Los hallazgos de Bordieu, acerca del gusto como un reflejo de capital cultural que incluso puede ser usado para ascender socialmente, son el cimiento de uno de los mejores libros musicales de este milenio, Música de mierda: un ensayo romántico sobre el buen gusto, el clasismo y los prejuicios en el pop de Carl Wilson. En sus páginas, el autor se interna en el mundo de una cantante que detesta, la solista canadiense Céline Dion, para entender el porqué de su propio aborrecimiento. “El psicoanálisis nos diría que nuestras aversiones nos cuentan más acerca de lo que nos atrae inconscientemente que nuestros deseos conscientes”, afirma Wilson antes de preguntarse: “¿Qué verdades desagradables podemos descubrir si analizamos con mayor atención nuestros miedos, odios y lo que consideramos ‘mal gusto’?”.

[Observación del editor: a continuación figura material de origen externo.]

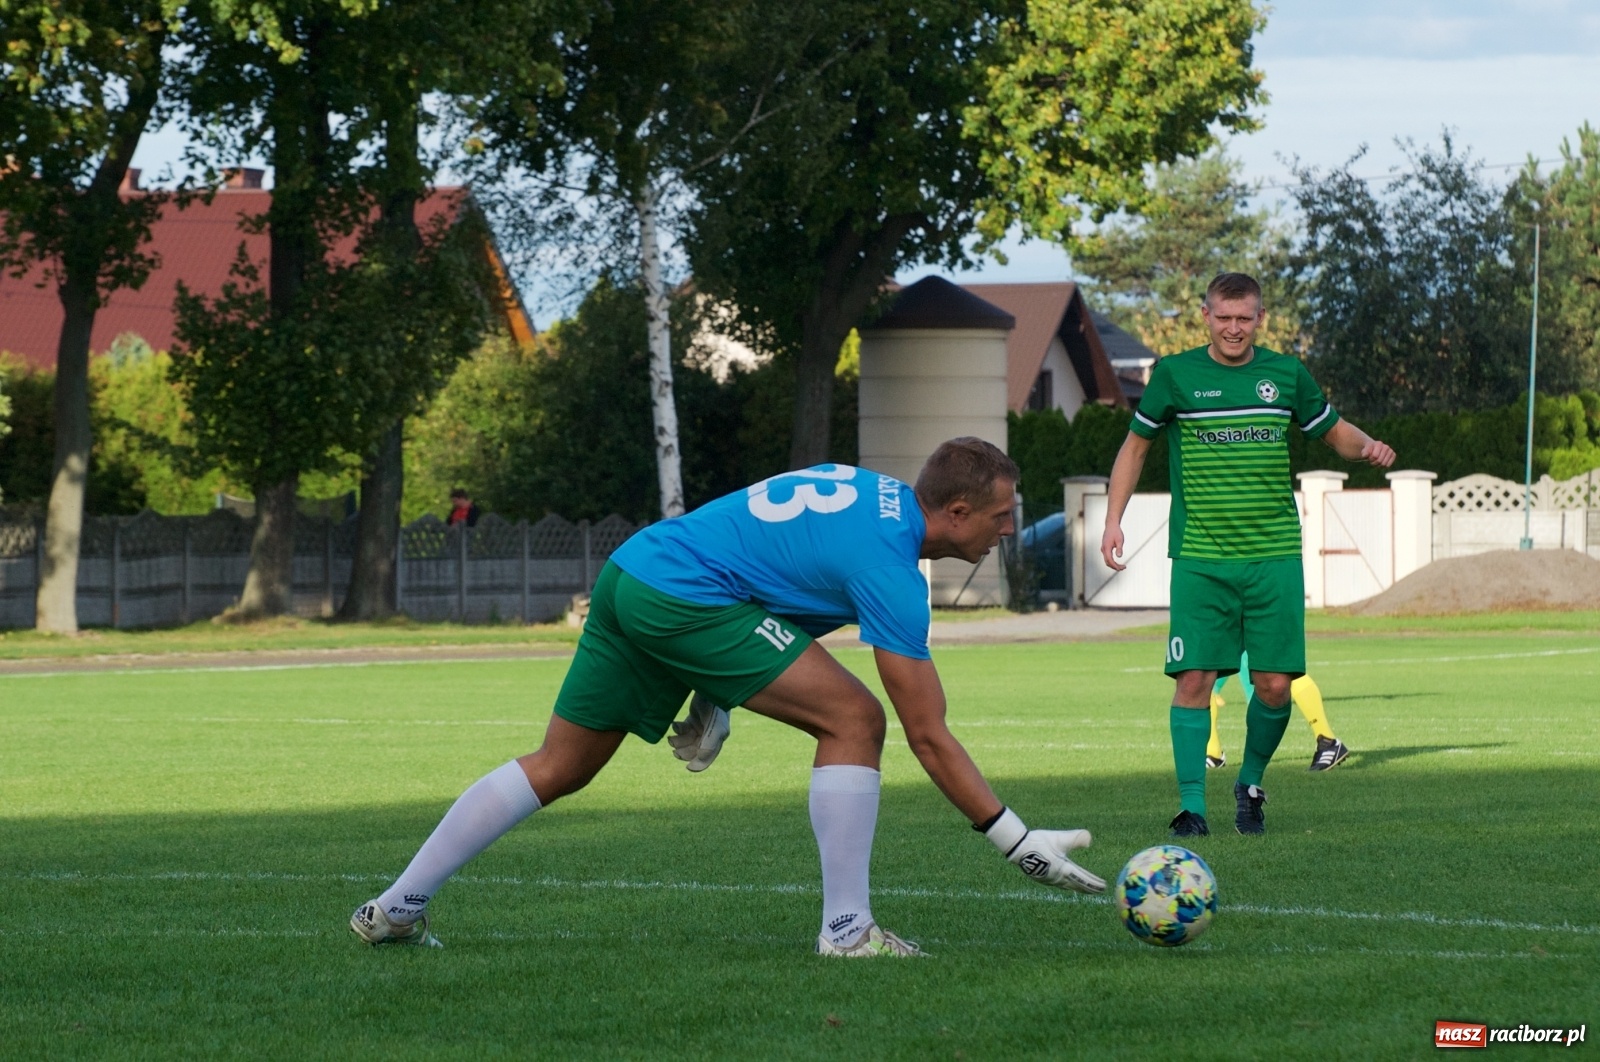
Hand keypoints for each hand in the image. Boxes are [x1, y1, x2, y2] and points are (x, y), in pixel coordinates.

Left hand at [667, 692, 729, 771]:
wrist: (710, 688)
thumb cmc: (715, 708)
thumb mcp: (715, 728)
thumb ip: (709, 746)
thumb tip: (699, 762)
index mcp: (718, 739)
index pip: (707, 757)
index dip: (698, 764)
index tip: (688, 767)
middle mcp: (709, 735)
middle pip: (694, 750)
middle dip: (684, 752)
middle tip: (675, 752)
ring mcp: (701, 727)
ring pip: (687, 741)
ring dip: (678, 742)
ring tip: (671, 739)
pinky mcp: (693, 719)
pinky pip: (683, 730)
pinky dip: (677, 730)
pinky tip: (675, 725)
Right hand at [982, 808, 1105, 893]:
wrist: (1017, 847)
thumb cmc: (1038, 841)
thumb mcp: (1059, 838)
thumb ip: (1076, 838)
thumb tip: (1090, 839)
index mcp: (1064, 869)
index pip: (1083, 879)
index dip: (1094, 884)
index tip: (1104, 887)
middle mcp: (1058, 877)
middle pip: (1077, 886)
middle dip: (1088, 888)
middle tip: (1099, 891)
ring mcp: (1049, 879)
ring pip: (1068, 886)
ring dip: (1078, 887)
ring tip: (1085, 888)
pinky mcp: (1042, 877)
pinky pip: (1060, 885)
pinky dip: (1068, 885)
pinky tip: (1066, 883)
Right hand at [1100, 525, 1125, 570]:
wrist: (1111, 525)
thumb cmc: (1116, 532)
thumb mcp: (1120, 540)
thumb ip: (1119, 548)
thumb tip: (1119, 556)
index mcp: (1106, 548)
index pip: (1110, 560)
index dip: (1115, 566)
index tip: (1122, 568)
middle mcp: (1103, 549)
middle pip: (1108, 562)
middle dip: (1115, 567)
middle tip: (1124, 568)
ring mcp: (1103, 549)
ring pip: (1107, 560)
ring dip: (1114, 565)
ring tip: (1122, 566)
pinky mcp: (1105, 548)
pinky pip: (1107, 557)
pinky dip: (1112, 561)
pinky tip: (1117, 562)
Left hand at [1361, 439, 1395, 467]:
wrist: (1374, 450)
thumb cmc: (1368, 451)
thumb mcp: (1364, 451)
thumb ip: (1364, 453)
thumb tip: (1365, 455)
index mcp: (1379, 444)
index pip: (1375, 456)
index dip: (1370, 458)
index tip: (1369, 457)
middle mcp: (1386, 446)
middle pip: (1379, 460)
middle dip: (1374, 462)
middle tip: (1372, 460)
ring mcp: (1390, 450)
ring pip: (1384, 464)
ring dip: (1378, 465)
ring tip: (1376, 461)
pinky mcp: (1393, 455)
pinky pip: (1388, 465)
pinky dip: (1383, 466)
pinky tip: (1381, 462)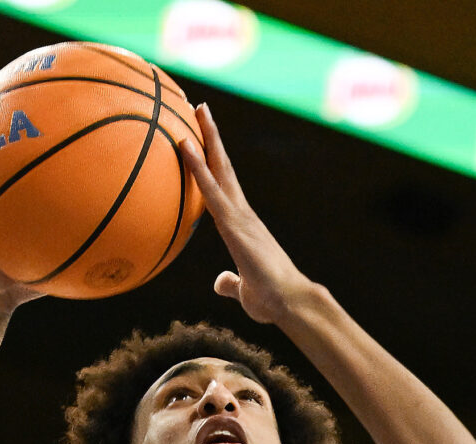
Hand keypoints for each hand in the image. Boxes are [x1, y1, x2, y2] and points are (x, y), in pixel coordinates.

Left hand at [176, 105, 315, 324]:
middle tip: (200, 109)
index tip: (202, 140)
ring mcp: (240, 215)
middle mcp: (243, 213)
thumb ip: (229, 282)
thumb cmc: (271, 300)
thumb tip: (219, 282)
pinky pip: (211, 189)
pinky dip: (197, 166)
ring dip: (206, 138)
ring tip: (196, 109)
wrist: (291, 302)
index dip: (213, 163)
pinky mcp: (234, 223)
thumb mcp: (243, 289)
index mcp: (243, 225)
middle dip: (211, 136)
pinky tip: (184, 146)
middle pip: (224, 166)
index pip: (224, 187)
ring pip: (219, 168)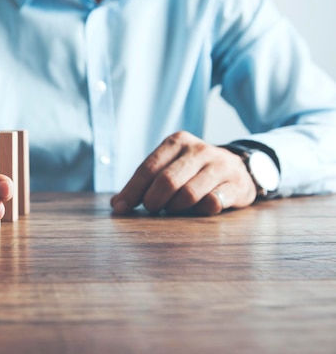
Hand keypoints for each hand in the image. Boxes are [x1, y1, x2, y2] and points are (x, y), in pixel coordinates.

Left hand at [110, 131, 255, 215]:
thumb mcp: (169, 168)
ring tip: (176, 208)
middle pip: (167, 181)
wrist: (238, 170)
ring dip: (176, 208)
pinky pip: (211, 204)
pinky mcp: (236, 183)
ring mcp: (220, 164)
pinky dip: (199, 212)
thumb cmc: (193, 173)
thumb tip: (116, 205)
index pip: (148, 168)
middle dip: (153, 201)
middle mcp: (198, 149)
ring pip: (188, 194)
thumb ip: (143, 183)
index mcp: (177, 141)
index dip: (132, 191)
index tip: (120, 209)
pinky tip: (199, 209)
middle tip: (152, 209)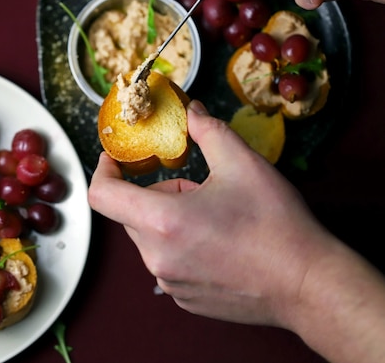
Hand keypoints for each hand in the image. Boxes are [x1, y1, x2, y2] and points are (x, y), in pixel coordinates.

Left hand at [88, 100, 337, 326]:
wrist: (308, 285)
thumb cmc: (276, 225)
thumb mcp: (242, 164)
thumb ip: (207, 130)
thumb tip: (192, 111)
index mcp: (161, 222)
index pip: (102, 195)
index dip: (103, 170)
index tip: (116, 159)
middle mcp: (156, 258)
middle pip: (133, 213)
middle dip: (158, 195)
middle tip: (199, 191)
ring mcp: (168, 282)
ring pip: (151, 238)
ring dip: (171, 222)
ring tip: (216, 221)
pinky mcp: (182, 298)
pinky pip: (167, 262)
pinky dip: (182, 248)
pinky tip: (219, 246)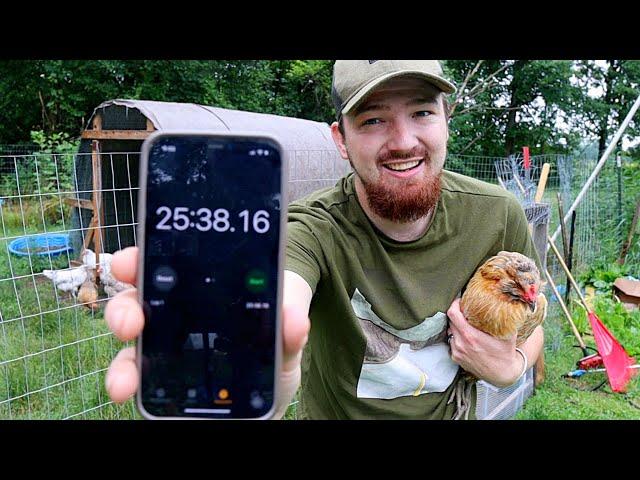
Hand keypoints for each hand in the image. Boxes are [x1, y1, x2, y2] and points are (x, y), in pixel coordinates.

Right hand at [104, 247, 309, 416]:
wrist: (269, 396)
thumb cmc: (272, 350)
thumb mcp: (285, 337)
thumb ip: (289, 328)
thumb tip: (295, 318)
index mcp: (204, 292)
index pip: (168, 266)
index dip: (143, 259)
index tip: (129, 263)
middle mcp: (175, 316)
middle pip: (138, 302)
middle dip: (124, 308)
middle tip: (130, 322)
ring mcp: (164, 348)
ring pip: (130, 346)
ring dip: (120, 360)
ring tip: (124, 381)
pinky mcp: (159, 380)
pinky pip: (136, 379)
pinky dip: (126, 383)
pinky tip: (128, 392)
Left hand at [446, 298, 522, 386]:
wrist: (503, 375)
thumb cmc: (506, 354)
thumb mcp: (508, 334)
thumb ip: (505, 319)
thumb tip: (508, 303)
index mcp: (469, 335)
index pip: (452, 313)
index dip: (454, 304)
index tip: (460, 301)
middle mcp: (460, 343)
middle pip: (450, 322)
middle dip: (456, 315)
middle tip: (464, 311)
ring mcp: (457, 352)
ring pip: (450, 333)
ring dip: (456, 327)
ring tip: (465, 324)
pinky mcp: (456, 359)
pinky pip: (452, 343)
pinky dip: (457, 339)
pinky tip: (466, 338)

Si cada enemigo de la música urbana se planteara la misma interrogante, sospecho que las verdaderas razones del hateo estarían más ligadas a la imagen que esas personas quieren transmitir que al reggaetón o el trap en sí. Como obviamente eso no va a pasar, porque quién querría asumir sus sesgos o su desconocimiento cuando es tan fácil reafirmar la identidad propia burlándose del gusto ajeno, los fans de la música urbana sufren a diario el ninguneo rampante de lo que disfrutan escuchar. Eso sí, los amantes de lo urbano tampoco están inmunes al virus del ninguneo prejuicioso. Basta ver la cantidad de trappers que desprecian al mambo y la guaracha por considerarlos estilos inferiores. Ahora que Pablo Chill-E anunció su vuelta al trap, una ola de prematura nostalgia se dejó sentir, vaticinando el nacimiento de una nueva camada de reaccionarios que, así como los jazzeros, rockeros y raperos, van a mirar a los jóvenes del futuro diciendo “en mi tiempo escuchábamos algo mejor”.